I believe that depends on your definition of improving. It seems to me that you are attempting to progress HOdlcoin which is not the same as improving it.
To continue with that thought, if I mine with a pool (let's use optiminer's as the example), and my payouts come in 50 HODL each payments, those are worth (at the moment) about 10 cents usd. Optiminer's pool sends the payment to me, and a 1 cent fee is incurred (which is destroyed). So that's 1/10th the value of the payment. I will assume the pool is not likely to be absorbing those costs out of the goodness of their hearts. So let's say they get passed on to the miners. Now my payment of 50 HODL has cost me 5 HODL on top of the pool fee (1%, or .5 HODL) I was already paying which effectively brings the pool fee to 11%. Who among us wouldn't die laughing if a pool advertised an 11% fee?

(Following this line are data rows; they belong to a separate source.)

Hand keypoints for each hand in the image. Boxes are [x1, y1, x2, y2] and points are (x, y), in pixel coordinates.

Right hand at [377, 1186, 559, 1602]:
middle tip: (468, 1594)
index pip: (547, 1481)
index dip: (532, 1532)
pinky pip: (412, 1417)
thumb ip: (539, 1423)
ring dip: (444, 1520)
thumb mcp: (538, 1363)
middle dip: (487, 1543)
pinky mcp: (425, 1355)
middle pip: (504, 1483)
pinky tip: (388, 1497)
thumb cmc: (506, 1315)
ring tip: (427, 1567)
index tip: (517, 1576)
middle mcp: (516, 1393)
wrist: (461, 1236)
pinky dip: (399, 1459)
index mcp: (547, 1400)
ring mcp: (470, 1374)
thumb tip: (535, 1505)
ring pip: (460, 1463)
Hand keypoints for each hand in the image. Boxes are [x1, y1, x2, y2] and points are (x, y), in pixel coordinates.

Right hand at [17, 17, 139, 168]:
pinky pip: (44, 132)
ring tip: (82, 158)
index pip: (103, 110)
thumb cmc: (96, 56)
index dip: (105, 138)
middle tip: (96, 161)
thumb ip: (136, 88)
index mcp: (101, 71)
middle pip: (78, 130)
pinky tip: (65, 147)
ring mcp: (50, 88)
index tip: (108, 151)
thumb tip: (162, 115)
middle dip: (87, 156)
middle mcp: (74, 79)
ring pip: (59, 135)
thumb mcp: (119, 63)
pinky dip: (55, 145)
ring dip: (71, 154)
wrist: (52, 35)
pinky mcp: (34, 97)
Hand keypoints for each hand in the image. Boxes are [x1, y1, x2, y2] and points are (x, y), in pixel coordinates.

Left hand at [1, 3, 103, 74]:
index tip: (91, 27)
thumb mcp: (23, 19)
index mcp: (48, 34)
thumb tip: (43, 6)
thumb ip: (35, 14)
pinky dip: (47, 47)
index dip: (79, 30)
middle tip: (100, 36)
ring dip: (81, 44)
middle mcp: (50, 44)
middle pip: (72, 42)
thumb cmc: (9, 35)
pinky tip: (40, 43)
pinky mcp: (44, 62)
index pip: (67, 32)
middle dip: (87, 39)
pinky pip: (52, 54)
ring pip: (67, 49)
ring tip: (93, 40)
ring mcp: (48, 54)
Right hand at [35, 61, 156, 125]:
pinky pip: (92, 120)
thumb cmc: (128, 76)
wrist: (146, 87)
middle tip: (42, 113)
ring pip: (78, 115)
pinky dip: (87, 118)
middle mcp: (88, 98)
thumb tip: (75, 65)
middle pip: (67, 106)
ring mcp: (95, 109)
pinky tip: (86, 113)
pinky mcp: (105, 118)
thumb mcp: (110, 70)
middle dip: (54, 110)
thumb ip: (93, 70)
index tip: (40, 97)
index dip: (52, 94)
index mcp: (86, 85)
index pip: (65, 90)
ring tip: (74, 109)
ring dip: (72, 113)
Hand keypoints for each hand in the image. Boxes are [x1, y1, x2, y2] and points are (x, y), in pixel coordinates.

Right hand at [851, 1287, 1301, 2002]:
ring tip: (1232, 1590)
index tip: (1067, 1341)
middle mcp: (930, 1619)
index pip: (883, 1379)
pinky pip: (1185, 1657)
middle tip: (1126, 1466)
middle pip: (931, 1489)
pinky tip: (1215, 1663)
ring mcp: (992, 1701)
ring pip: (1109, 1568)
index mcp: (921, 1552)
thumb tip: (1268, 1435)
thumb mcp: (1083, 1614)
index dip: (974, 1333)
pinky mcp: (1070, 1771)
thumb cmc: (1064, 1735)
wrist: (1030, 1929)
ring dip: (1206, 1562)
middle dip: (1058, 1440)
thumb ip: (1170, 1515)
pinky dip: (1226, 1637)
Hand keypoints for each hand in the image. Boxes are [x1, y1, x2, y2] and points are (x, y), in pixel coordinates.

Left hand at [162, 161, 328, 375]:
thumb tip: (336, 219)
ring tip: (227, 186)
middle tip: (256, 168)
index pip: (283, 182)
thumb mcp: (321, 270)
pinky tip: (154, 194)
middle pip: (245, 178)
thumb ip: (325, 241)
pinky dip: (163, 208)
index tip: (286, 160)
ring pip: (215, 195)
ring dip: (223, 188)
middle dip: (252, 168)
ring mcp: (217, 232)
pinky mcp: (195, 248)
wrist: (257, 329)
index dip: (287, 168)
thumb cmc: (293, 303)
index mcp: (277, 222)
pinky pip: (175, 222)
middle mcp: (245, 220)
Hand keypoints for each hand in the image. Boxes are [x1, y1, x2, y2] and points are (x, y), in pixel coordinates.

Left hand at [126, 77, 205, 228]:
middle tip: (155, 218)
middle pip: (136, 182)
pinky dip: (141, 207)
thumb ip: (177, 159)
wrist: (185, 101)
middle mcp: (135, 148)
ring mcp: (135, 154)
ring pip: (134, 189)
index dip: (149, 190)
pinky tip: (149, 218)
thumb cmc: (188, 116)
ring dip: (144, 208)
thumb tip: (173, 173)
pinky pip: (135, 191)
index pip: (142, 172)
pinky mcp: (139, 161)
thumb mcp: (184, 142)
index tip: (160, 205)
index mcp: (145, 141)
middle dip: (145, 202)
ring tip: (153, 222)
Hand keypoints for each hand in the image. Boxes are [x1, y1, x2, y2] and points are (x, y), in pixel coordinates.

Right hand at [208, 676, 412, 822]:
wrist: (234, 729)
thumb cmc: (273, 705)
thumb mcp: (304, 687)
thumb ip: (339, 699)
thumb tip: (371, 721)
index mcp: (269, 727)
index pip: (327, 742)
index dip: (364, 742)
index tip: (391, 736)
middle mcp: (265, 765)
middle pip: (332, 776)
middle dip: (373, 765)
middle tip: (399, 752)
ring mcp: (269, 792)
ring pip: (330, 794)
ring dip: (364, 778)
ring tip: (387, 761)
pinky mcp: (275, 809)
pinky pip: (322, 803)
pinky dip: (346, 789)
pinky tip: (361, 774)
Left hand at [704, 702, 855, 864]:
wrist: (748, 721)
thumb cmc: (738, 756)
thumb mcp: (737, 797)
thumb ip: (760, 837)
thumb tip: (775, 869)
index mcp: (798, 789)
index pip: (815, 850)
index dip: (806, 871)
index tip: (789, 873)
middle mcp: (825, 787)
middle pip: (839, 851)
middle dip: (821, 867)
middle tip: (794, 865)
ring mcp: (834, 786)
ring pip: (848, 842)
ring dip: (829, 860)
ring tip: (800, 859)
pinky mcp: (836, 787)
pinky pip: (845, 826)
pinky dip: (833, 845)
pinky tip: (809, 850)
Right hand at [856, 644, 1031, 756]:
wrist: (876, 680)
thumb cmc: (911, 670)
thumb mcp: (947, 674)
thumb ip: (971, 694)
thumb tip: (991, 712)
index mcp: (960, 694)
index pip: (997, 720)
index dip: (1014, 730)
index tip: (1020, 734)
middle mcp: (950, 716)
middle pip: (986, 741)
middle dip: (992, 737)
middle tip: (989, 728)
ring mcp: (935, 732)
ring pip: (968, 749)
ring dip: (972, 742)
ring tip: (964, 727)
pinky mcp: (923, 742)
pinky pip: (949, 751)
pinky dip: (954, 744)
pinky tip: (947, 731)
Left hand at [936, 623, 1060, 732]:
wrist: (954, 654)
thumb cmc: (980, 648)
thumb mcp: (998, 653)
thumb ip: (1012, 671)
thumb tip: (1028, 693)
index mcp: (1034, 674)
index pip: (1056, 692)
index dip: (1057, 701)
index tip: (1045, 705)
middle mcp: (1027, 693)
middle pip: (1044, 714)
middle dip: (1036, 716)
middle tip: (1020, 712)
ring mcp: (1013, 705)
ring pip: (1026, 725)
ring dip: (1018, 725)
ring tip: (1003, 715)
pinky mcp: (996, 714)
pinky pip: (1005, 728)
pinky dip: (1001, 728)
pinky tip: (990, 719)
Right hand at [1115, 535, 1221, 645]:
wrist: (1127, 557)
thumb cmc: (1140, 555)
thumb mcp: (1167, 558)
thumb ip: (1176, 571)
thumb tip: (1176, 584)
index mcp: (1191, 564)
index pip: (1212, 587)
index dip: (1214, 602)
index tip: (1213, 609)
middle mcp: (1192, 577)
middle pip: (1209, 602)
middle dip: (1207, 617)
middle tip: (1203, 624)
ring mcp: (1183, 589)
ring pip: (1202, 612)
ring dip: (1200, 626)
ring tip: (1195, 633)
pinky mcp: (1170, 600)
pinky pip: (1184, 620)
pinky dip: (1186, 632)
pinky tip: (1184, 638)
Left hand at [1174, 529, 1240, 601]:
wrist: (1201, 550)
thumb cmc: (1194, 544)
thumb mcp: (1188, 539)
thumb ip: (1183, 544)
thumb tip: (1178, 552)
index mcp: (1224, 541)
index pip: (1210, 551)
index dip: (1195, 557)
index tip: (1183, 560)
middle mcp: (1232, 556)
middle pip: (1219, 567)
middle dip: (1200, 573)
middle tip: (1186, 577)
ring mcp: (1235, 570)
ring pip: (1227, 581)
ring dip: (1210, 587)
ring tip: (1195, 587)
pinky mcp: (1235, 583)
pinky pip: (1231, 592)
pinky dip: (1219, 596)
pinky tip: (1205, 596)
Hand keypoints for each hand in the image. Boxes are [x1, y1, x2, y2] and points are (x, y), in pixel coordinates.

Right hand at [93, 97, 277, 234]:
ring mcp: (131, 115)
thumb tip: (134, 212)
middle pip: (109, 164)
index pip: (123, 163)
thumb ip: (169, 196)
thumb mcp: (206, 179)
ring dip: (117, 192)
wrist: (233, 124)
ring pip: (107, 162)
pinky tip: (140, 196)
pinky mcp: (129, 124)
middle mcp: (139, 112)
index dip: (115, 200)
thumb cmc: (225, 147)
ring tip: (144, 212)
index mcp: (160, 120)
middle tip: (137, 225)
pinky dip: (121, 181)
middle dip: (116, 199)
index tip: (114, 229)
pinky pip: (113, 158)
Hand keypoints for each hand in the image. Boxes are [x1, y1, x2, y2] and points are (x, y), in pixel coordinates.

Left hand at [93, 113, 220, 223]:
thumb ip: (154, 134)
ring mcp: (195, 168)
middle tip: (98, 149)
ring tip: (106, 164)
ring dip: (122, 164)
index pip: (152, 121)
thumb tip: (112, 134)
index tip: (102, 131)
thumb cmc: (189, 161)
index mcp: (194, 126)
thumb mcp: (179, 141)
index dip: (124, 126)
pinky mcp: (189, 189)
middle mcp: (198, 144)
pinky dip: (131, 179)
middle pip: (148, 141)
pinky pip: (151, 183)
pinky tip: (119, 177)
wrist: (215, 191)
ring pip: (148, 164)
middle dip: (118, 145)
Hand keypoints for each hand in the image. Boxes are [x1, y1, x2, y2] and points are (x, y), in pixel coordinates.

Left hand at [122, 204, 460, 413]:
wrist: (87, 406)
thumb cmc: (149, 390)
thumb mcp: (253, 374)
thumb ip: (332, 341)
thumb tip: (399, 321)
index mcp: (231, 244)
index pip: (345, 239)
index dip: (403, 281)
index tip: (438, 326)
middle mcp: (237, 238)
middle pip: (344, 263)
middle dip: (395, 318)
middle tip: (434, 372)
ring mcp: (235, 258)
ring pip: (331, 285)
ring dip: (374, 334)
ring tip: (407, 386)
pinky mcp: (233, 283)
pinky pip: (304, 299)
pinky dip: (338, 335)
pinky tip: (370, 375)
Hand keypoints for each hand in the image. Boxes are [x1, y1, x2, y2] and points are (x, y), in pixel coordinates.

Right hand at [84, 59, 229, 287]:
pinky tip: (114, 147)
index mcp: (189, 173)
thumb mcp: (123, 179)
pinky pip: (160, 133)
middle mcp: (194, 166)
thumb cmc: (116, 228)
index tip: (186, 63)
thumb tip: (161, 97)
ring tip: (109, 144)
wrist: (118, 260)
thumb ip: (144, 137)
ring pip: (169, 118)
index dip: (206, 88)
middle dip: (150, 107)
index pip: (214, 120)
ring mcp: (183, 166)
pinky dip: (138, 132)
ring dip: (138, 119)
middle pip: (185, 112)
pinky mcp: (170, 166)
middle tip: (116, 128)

Now I HODL those 50 in the wallet, and another 10% is taken in transaction fees? So by the time I get paid for mining and get my nuts safely hodled away, I actually get a value of 39.5 HODL out of a block of 50. 21% in fees for every 50 HODL is straight out nuts. Not to mention the compounded loss when you start talking about interest lost on the coins that are taken up in fees.
So ok, yes, you can mitigate this some by pools upping the minimum payout amount so that the percentage of the total payment that is taken by the 1 cent fee is less, but then the pool is now holding on to my HODL that could be earning interest in my wallet. Meanwhile, in my wallet, I'm having to mimic the pool's payout scheme when I HODL by waiting until I have a substantial balance to HODL in order to minimize the impact the fee will have as a percentage of my HODL transaction. And the longer I wait, the more interest I lose out on. You also put massive pressure on HODL'ers to choose the longer term deposits, because doing short term deposits will cost more in transaction fees (re-hodling every say 30 days to keep your HODL somewhat liquid would cost you the transaction fee 12 times a year instead of 1 with a yr HODL). And voila, we're back to everyone having to HODL for a year, only now it's not a requirement, it's the only economically sensible thing to do.
If you really want to implement something like this now you need to write it to scale to the current value of a HODL, maybe updating the fee amount once a month (or week, or day, whatever is reasonable). And right now 1 cent per transaction is highway robbery.